Every entry, start to finish, should be printed verbatim without pictures.

[Items listed in a dataset]
++++++++++

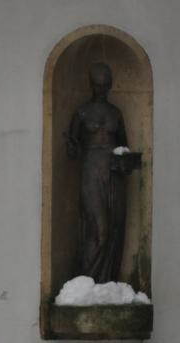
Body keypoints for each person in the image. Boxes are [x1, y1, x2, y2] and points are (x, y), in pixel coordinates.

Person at [64, 62, 138, 283]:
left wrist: (125, 160)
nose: (102, 90)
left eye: (106, 86)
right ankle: (88, 281)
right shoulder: (82, 112)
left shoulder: (116, 113)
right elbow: (72, 151)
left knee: (113, 227)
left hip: (113, 172)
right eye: (98, 86)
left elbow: (123, 145)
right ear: (91, 85)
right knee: (99, 229)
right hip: (91, 170)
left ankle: (106, 281)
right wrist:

++++++++++

__Your solution__.
Body keypoints for each person in the image. Boxes are [x1, y1, x2, y2] and points are (x, y), in pixel coordinates.

Person at [64, 62, 138, 283]:
left wrist: (125, 160)
nose: (102, 90)
left eye: (106, 86)
right ankle: (88, 281)
right shoulder: (82, 112)
left shoulder: (116, 113)
right elbow: (72, 151)
left knee: (113, 227)
left hip: (113, 172)
right eye: (98, 86)
left elbow: (123, 145)
right ear: (91, 85)
right knee: (99, 229)
right hip: (91, 170)
left ankle: (106, 281)
right wrist:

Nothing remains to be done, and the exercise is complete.